8. Evening: December 15, 1933
The house was two rooms deep:
Sitting room, the kitchen,
Two bedrooms at the side.
They’d pulled up their chairs,
Tom and Riah. On the table,
Pencils whittled sharp,
Paper scraps
Thomas ciphered on;
Also, printed white sheets
James knew to be “the papers”
For the farm.
Crosslegged on the floor,
James stole lamplight,
Doodling on his pad.
“Trim that wick!
They don’t come free!
No use wasting.”
Dad’s mad, James thought, but–
I’m good today. James
Pricked his eraser with his thumb,
Crescent dents:
Surely, he was not at fault,
To blame.
Riah trimmed the wick,
And dimmed the light.
No one asked if he could see.
They were figuring–
What could it be?
James eyed Tom.
Tom wrote columns, numbers,
Growing stacks–
Plus signs, two dark strokes–
Bearing down hard
For the decimal marks.
Calculating once, twice,
Once again,
Pencil stub inched
Down the margin line.
Doublechecking totals–
Suddenly, Tom’s bony fingers
Scooped, crumpled up the page,
And made a wad.
Three more times James
Watched him wrestling numbers,
Scratching sums out,
Setting them aside.
In the end, a litter of tight balls.
All the space in front of Tom
Was blank.
Thomas held his pencil
In the air,
Looking vaguely off
Toward something far.
Then he said:
“We’re going to lose it.”
October 20, 2009 at 4:04 am |
Love the rhyme in this one, the length of it, where it takes us.

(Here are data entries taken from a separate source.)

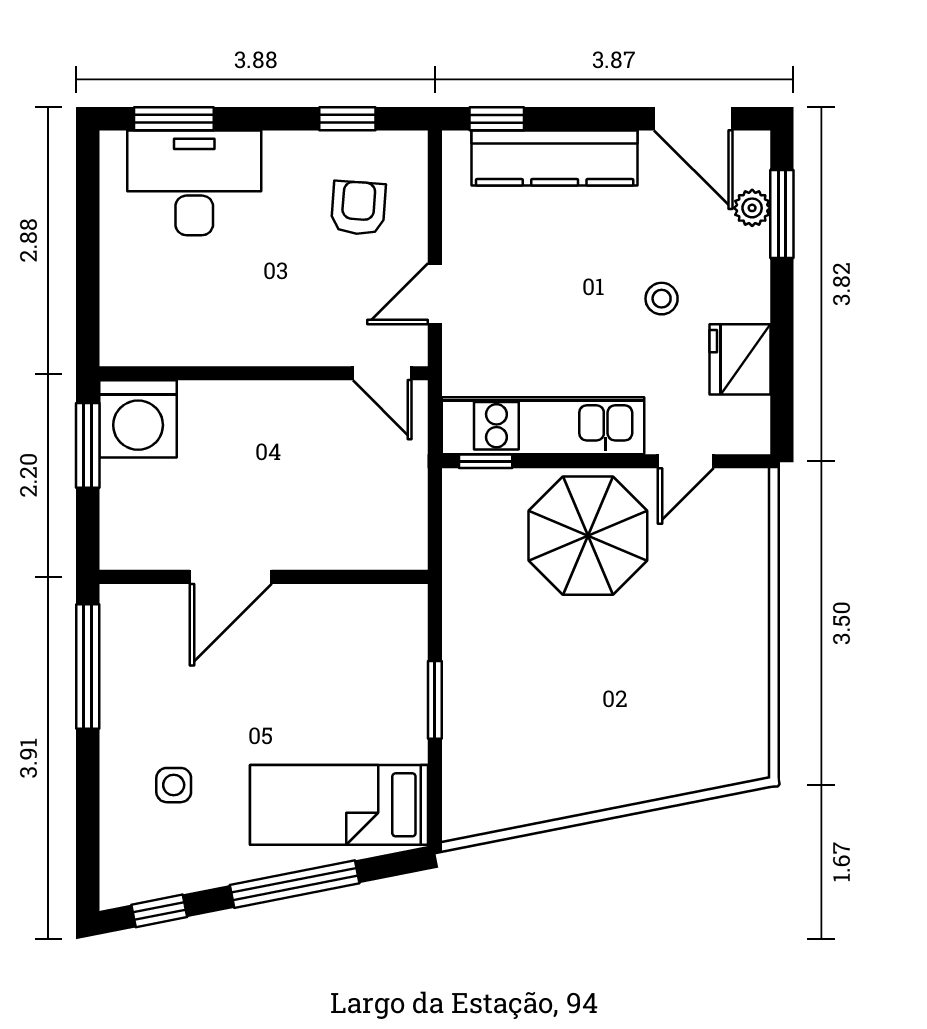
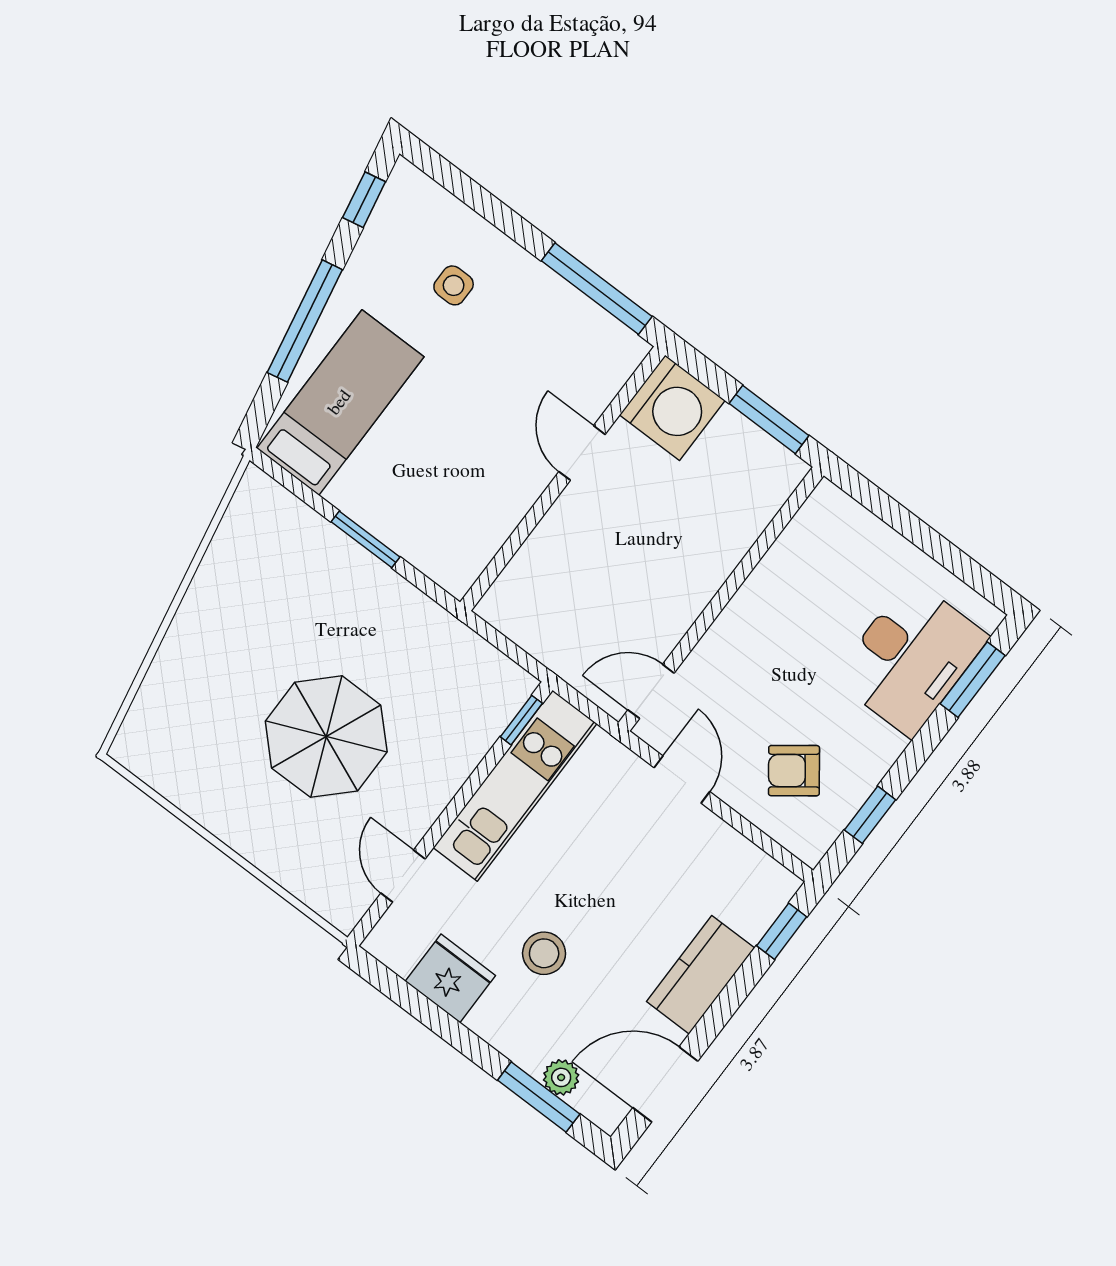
kitchen counter: (555, 158) -> (701, 975), width x0.67
armchair: (358, 208) -> (794, 771), turned 139
stool: (662, 299) -> (544, 953), width x1.37, depth x1.37
washing machine: (138, 419) -> (672, 408), moved, turned 180
parasol: (588, 536) -> (326, 737), moved
door: (231, 577) -> (582, 453), width x0.73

October 20, 2009 at 11:40 pm |
Thanks, Lisa! Since this poem does not have the thick texture of most modernist/postmodernist poetry, I really liked your phrase “where it takes us” as suggesting another dimension of what poetry can do. And the shock of foreclosure, sadly, is something many families are experiencing right now.
April 14, 2010 at 2:02 pm |
Interesting how Tom becomes Thomas when there’s bad news to deliver, as if he needed every one of the letters in his name in order to make his inevitable pronouncement. Guilty as charged, guilty of loss.
April 15, 2010 at 12:47 am |
You know, I had never noticed that about that his name in this poem before. And you’ve touched on one of the most painful sore points of people living through the Depression: a crushing guilt. Irrational? Doesn’t matter.
November 25, 2010 at 4:13 pm |
You say so much in such spare language. James is very real.
November 25, 2010 at 4:15 pm |
Shelley, you might like Michelle Cooper, ‘Posting the Watch’. She’s a friend and a poet who gave ten years writing it. You and she have a feel for people living off the land.
November 28, 2010 at 1:15 am |
Thanks for this suggestion–and what an honor for her that she has praise from Robert Pinsky.
Doesn’t get any better than that.
February 14, 2011 at 3:35 pm |
Are you the Shelley Shaver from Lubbock, TX?
February 16, 2011 at 12:53 am |
Yes: my world and welcome to it.
And you must be Richard Snider the remarkable musician.